Project Details
About This Project
Executive Summary Wylfa SMR is a state-backed fleet deployment of three Rolls-Royce small modular reactors on Anglesey, North Wales — the first SMR project to receive site confirmation in the United Kingdom. Led by Great British Energy–Nuclear (GBE-N), a publicly owned delivery entity, the project represents the opening move in the UK government's ambition to build a sovereign SMR capability and ultimately reach 24 GW of nuclear capacity by 2050. The initial three units are expected to generate a combined 1,410 MWe and supply the equivalent of around three million homes with zero-carbon electricity for at least 60 years per unit.
How It Works & Differentiation
The reactor design at the heart of the project is the Rolls-Royce SMR, a 470 MWe three-loop pressurised water reactor drawing on well-established PWR technology. Its defining commercial proposition is factory manufacture and modular assembly — the bulk of each unit is built offsite in standardised modules, with components shipped to Wylfa for installation rather than constructed on-site from scratch. Rolls-Royce argues this approach replicates the cost trajectory seen in aviation and offshore wind, where unit costs fall materially as a fleet scales. The UK government selected Rolls-Royce SMR as preferred bidder in June 2025 following a two-year competitive process, and Wylfa was confirmed as the initial deployment site in November 2025, chosen ahead of a competing bid from Oldbury in Gloucestershire. GBE-N has assessed that the Wylfa site could ultimately accommodate up to eight SMR units, though any expansion beyond the initial three would require separate policy and funding decisions.
Commercialization & Traction
The project is underpinned by over £2.5 billion in UK government funding committed at the 2025 Spending Review, with GBE-N beginning site activity in 2026. A critical gating milestone is the completion of Step 3 of the Office for Nuclear Regulation's Generic Design Assessment (GDA) — the UK's pre-licensing process for new reactor designs — which is targeted for completion in late 2026. Successful GDA completion unlocks the detailed site licensing and consenting process. If that regulatory pathway proceeds on schedule, first concrete could be poured as early as 2027, with a four-year construction timeline placing first power in the mid-2030s. Final Investment Decision is currently expected in 2029. The project is expected to support up to 3,000 jobs at peak construction on Anglesey, with an average of approximately 8,000 UK-wide jobs per year across the build programme.

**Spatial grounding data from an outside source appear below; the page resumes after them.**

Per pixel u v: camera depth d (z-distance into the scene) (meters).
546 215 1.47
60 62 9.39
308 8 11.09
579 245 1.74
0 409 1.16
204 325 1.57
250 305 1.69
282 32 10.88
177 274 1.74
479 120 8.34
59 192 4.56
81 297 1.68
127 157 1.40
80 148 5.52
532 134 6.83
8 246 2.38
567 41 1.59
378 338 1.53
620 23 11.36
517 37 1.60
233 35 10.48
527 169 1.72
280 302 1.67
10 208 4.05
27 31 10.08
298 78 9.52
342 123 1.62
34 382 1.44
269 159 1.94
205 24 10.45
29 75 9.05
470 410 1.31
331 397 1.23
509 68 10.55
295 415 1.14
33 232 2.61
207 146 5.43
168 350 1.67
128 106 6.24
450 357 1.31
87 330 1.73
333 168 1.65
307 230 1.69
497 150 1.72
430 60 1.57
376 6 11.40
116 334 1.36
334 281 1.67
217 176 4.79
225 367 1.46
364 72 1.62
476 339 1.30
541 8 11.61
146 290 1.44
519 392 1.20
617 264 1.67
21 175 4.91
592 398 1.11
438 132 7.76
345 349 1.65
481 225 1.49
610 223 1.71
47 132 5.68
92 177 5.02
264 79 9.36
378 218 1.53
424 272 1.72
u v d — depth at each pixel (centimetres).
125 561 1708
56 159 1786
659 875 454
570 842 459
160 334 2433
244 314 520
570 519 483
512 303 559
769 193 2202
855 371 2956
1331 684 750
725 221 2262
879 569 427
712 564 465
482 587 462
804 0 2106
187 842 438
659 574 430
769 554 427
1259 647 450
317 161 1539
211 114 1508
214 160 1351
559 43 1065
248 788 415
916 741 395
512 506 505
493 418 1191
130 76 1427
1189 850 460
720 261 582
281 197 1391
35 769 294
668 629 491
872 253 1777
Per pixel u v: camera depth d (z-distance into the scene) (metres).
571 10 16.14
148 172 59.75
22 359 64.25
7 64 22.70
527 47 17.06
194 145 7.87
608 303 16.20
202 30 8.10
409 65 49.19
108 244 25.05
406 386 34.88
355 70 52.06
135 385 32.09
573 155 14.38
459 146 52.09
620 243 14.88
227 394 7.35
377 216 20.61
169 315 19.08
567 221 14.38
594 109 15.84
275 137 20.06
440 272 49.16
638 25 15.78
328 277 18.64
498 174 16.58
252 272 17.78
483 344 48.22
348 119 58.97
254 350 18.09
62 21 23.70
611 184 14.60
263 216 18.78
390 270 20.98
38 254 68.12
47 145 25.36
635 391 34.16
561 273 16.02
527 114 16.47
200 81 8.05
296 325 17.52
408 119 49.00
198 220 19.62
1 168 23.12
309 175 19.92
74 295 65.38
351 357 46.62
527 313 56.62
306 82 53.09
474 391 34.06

Scalability & Strategic Context
Wylfa is the anchor project for Rolls-Royce SMR's global fleet ambitions, with the UK deployment intended to derisk the technology and prove the economics ahead of international deployments. The Czech Republic is the most advanced international market: ČEZ — the Czech state-majority utility — selected Rolls-Royce SMR as its preferred technology partner in September 2024, acquired a 20% equity stake in Rolls-Royce SMR, and signed an Early Works Agreement in July 2025 to commence licensing and site preparation at Temelín. Rolls-Royce SMR's shareholder base includes BNF Resources, Constellation Energy, the Qatar Investment Authority, and Rolls-Royce plc — a capital structure that reflects both institutional backing and strategic industrial commitment. The UK government has framed Wylfa not only as a domestic energy security asset but as the production template for a British nuclear export programme, with Czechia positioned as the first export market.